Kanye West and Jay-Z: Watch The Throne
By the time Jay-Z emerged from his fortress of solitude in 2006 to favor his subjects with Kingdom Come, his world had become so tidy and hermetic that there was really only room left in it for him. It was as if he’d accomplished his life goals and couldn’t decide whether to take a victory lap or a victory nap. It took the meteoric ascent of a protégé named Kanye West to rouse him from his apathy. From The Blueprint on, West’s career in some ways represents an ongoing conversation with a hero turned mentor turned rival. On “Big Brother,” West opened up about their relationship with a sincerity that bordered on embarrassing. But his albums and mix-tapes are filled with references, direct and indirect, to Jay-Z.
Now, Jay-Z and Kanye consummate their long, fruitful musical relationship with the collaborative album Watch The Throne. As always, the men are a study in contrasts: the businessman and the bohemian, the faithful husband and the drugged-up playboy, the walking press release and the loose cannon. Jay-Z is tidy. Kanye is nothing but rough edges. On Watch The Throne, exhilarating messiness and go-for-broke spontaneity infect Jay-Z and push him outside his comfort zone and into a realm of intense emotional reflection.
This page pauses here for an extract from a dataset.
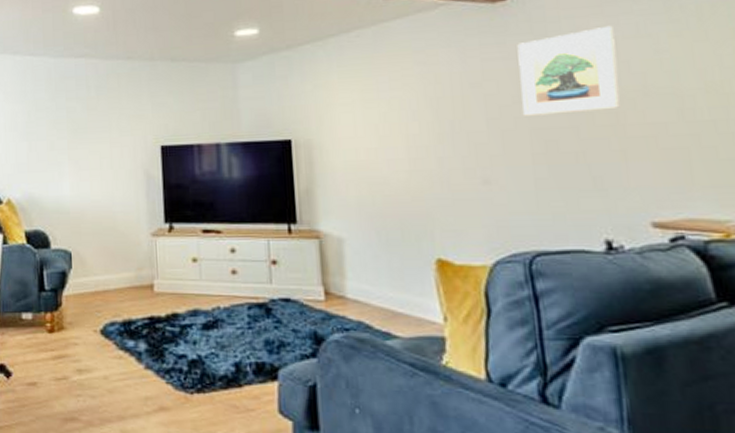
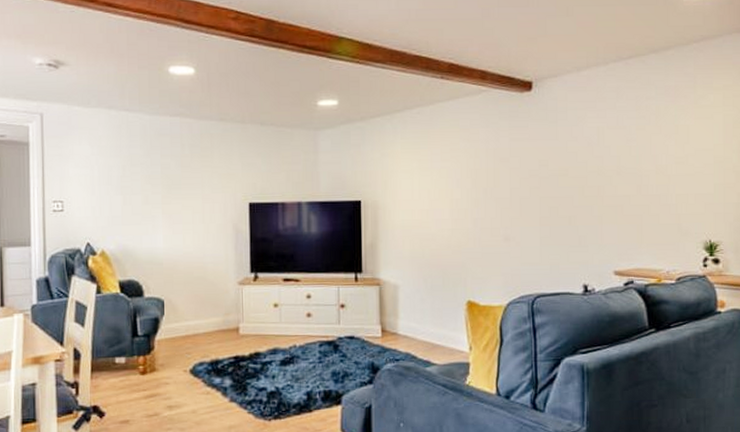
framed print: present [517,25,620,116] -> none [535,117,602,187]

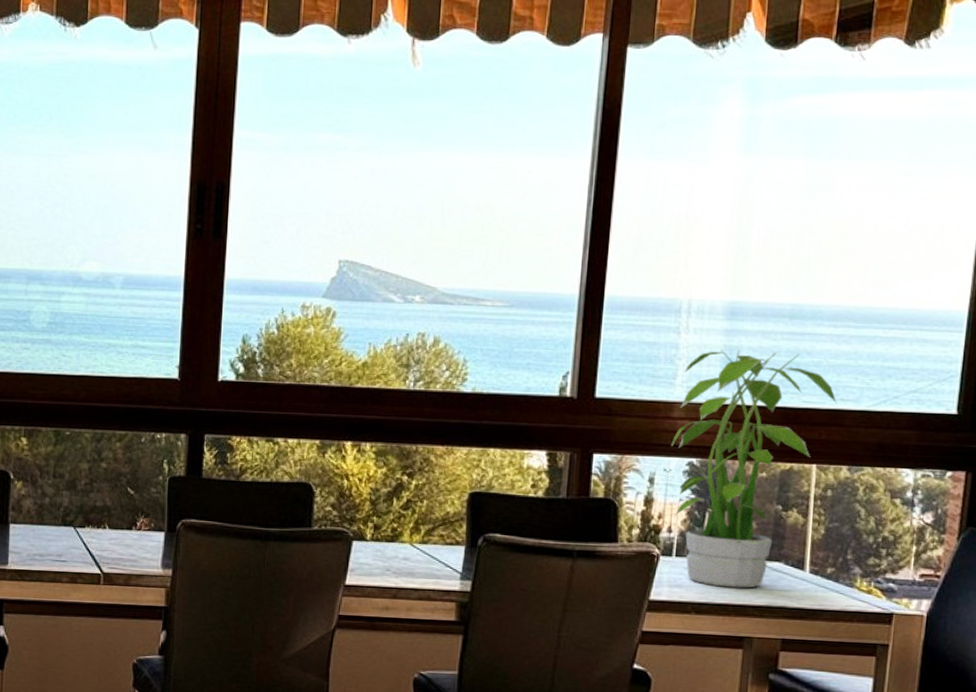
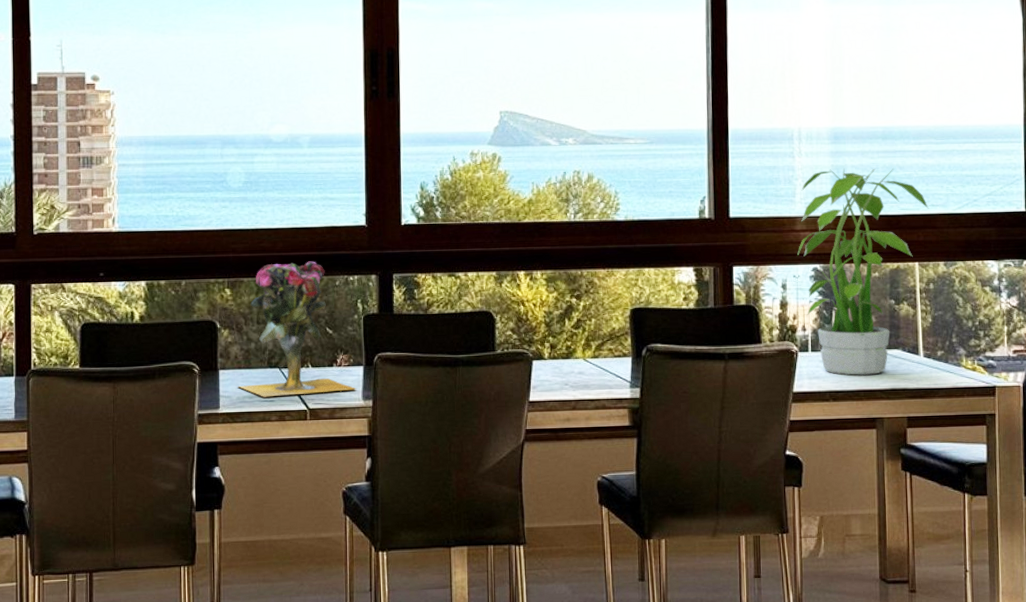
vase: none [28,414,157,557] -> present [237,261,358,397]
The first two singles from the project encapsulate the album’s dominant musical tones. There’s the icy electronic emptiness of “H•a•m,” an exercise in technical virtuosity for its own sake that thankfully did not make the album. And there’s “Otis,” a throwback to the hyper-soul, sample-heavy sound of The Blueprint and The College Dropout, featuring Jay-Z and Kanye friskily tag-teaming a “Try A Little Tenderness” sample. Otis Redding didn’t just provide the sample, he also provided the song’s title, a fitting tribute in an album that posits Kanye and Jay-Z’s success as a fulfillment the civil-rights movement and soul music. Otis is invoked, and so are Fred Hampton, Nina Simone, Martin Luther King, and other icons who died before they could admire the duo’s homes and cars.
“New Day” recaptures the gritty autobiographical introspection of The Blueprint and College Dropout, as Kanye and Jay-Z take turns addressing future sons about the gift and the curse of massive fame. Jay’s fatherlessness lends the song an additional element of pathos; even on The Blueprint, Jay-Z’s soul-searching rarely cut so deep. Watch The Throne was crafted in the heat and intensity of a very specific cultural moment, but Kanye and especially Jay-Z have the long view in mind. The album has the flash to dazzle and the substance to last.